The Candida glabrata has gradually become more medically significant due to the increasing cases of C. glabrata-caused Candidiasis, and its being less susceptible to antifungal antibiotics.
Next to Candida glabarata fungi in terms of medical significance are the Candida parapsilosis fungi. These account for ten to twenty percent of all the cases of Candidiasis. Next are the Candida tropicalis, causing 6 to 12 percent of all the cases of Candidiasis; Candida krusei, 1 to 3 percent; and the Candida kefyr, Candida guilliermondi, and Candida lusitaniae, which account for less than 5% of the total reported cases of Candidiasis. Candida dubliniensis are also identified to have caused infection among HIV positive patients.
Candida krusei and Candida lusitaniae are also becoming significant because they are essentially resistant to many antifungal drugs such as amphotericin B.
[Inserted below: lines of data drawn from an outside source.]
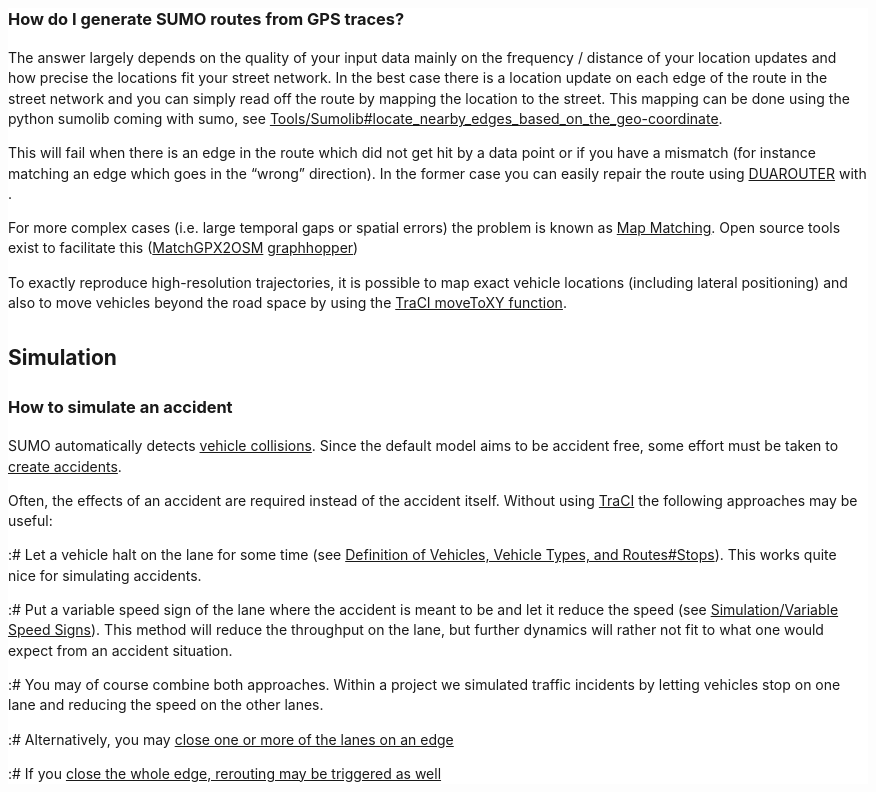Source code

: ### How do I generate SUMO routes from GPS traces?


The answer largely depends on the quality of your input data mainly on the frequency / distance of your location updates and how precise the locations fit your street network. In the best case there is a location update on each edge of the route in the street network and you can simply read off the route by mapping the location to the street. This mapping can be done using the python sumolib coming with sumo, see [Tools/Sumolib\#locate_nearby_edges_based_on_the_geo-coordinate](/Tools/Sumolib#locate_nearby_edges_based_on_the_geo-coordinate "wikilink").




This will fail when there is an edge in the route which did not get hit by a data point or if you have a mismatch (for instance matching an edge which goes in the “wrong” direction). In the former case you can easily repair the route using [DUAROUTER](/DUAROUTER "wikilink") with .




For more complex cases (i.e. large temporal gaps or spatial errors) the problem is known as [Map Matching](https://en.wikipedia.org/wiki/Map_matching). Open source tools exist to facilitate this ([MatchGPX2OSM](http://wiki.openstreetmap.org/wiki/Routing/Travel_Time_Analysis/MatchGPX2OSM) [graphhopper](https://github.com/graphhopper/map-matching))




To exactly reproduce high-resolution trajectories, it is possible to map exact vehicle locations (including lateral positioning) and also to move vehicles beyond the road space by using the [TraCI moveToXY function](/TraCI/Change_Vehicle_State#move_to_XY_.280xb4.29 "wikilink").

Simulation
----------

### How to simulate an accident

SUMO automatically detects [vehicle collisions](/Simulation/Safety#Collisions "wikilink"). Since the default model aims to be accident free, some effort must be taken to [create accidents](/Simulation/Safety#Deliberately_causing_collisions "wikilink").

Often, the effects of an accident are required instead of the accident itself. Without using [TraCI](/TraCI "wikilink") the following approaches may be useful:

:\# Let a vehicle halt on the lane for some time (see [Definition of Vehicles, Vehicle Types, and Routes\#Stops](/Definition_of_Vehicles,_Vehicle_Types,_and_Routes#Stops "wikilink")). This works quite nice for simulating accidents.

:\# Put a variable speed sign of the lane where the accident is meant to be and let it reduce the speed (see [Simulation/Variable Speed Signs](/Simulation/Variable_Speed_Signs "wikilink")). This method will reduce the throughput on the lane, but further dynamics will rather not fit to what one would expect from an accident situation.

:\# You may of course combine both approaches. Within a project we simulated traffic incidents by letting vehicles stop on one lane and reducing the speed on the other lanes.

:\# Alternatively, you may [close one or more of the lanes on an edge](/Simulation/Rerouter#Closing_a_Lane "wikilink")

:\# If you [close the whole edge, rerouting may be triggered as well](/Simulation/Rerouter#Closing_a_Street "wikilink")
The occurrence of Candidiasis (caused by any of the Candida species) lead to newly identified clinical syndromes. Also, these fungi have created several new diseases that range from superficial skin infection to critical and fatal internal and systemic disorders.
Detecting invasive Candidiasis is hard for many physicians since majority of the blood tests do not show presence of Candid fungi. The infection is only manifested by a host of symptoms usually related to other illnesses.
Majority of those with invasive candidiasis are cancer patients, HIV positive and AIDS patients, neonates, drug addicts, persons who have undergone surgery or organ transplant, those who have been hospitalized for a long period of time, and those who are undergoing hemodialysis, the cleaning of wastes from the blood.